Non me la sono sentita di deturpare con un punto di domanda questa iconica affermazione, che giunge in maniera del tutto inaspettata a chiudere un film di solitudine e di fuga come Into The Wild. Sappiate comunque che ci sarebbe stato, nelle intenzioni, e dunque, la felicità è davvero reale solo quando condivisa?
Ho trovato davvero brillante (sebbene da padrona di un cane mi abbia frantumato il cuore) la scena del rifiuto da parte di Fern di adottare un cane abbandonato al freddo di una stazione di serivizio, nessun aiutante per la nostra Cenerentola on the road, quella che va scegliendo progressivamente è una solitudine radicale. Non manca tuttavia il rapporto umano: con Swankie, nomade amica, la storia d’amore timido con David, ma in questa storia, come in tutte le altre, sono e siamo tutti di passaggio.

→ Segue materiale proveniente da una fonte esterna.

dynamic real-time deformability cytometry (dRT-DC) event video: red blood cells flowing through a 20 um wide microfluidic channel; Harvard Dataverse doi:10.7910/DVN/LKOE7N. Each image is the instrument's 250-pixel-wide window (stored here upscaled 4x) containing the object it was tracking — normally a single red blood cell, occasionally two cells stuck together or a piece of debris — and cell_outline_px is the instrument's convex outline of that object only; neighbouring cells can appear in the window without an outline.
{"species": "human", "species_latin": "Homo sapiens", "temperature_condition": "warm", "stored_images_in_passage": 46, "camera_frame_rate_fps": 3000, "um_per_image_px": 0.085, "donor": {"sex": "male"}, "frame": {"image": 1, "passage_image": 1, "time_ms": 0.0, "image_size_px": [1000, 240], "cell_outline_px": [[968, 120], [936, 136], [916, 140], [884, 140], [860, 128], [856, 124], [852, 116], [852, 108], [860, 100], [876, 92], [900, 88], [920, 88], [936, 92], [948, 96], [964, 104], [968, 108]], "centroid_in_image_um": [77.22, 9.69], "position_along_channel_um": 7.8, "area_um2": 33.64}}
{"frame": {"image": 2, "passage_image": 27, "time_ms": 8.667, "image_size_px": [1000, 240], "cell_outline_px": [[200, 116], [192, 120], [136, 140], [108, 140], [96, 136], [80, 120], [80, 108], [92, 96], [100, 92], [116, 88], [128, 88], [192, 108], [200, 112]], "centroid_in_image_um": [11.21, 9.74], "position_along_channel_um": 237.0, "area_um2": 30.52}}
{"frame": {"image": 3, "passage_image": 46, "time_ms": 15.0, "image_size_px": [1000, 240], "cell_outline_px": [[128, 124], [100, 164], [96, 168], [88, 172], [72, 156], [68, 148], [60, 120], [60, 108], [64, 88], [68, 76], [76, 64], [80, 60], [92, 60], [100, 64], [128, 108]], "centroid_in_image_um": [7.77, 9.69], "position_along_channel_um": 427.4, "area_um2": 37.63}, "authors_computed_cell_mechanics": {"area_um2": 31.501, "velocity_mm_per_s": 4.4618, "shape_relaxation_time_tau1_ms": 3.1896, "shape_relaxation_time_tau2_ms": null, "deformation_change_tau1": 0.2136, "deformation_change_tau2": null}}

Poiché la felicità forse non le è più accessibile nella sua totalità a causa della morte del marito, quella che Fern sta perseguendo è piuttosto la libertà. La domanda in questo caso dunque non è più se si possa essere felici soltanto nella condivisione, ma se si possa essere liberi senza pagare il prezzo della solitudine.
C’è felicità duratura nella libertà o è solo episodica? La felicità episodica è meno autentica di quella duratura? E se è duratura si può ancora parlare di felicità o si dovrebbe invece ripiegare sul concetto onesto e a suo modo appagante della serenità?
Quella che Fern trova nella libertà è proprio quest’ultima: la serenità.
E in fin dei conti, talvolta può bastare.

Il solito PS

Ho affermato un po’ a mo’ di scoperta dell’acqua calda l’appannaggio americano sul road movie, tuttavia mi sento di segnalarvi all’interno della lunga lista to-watch del genere una produzione italoamericana per la regia di un italiano per eccellenza: Paolo Virzì. Il film in questione è Ella e John, la storia di due anziani coniugi, dei quali il marito malato d’Alzheimer che decidono di trascorrere quelli che forse saranno i loro ultimi giorni insieme in giro per l’America con il loro camper. Tenero, buffo, commovente. Consigliato a tutti gli amanti del genere, e agli amanti in generale.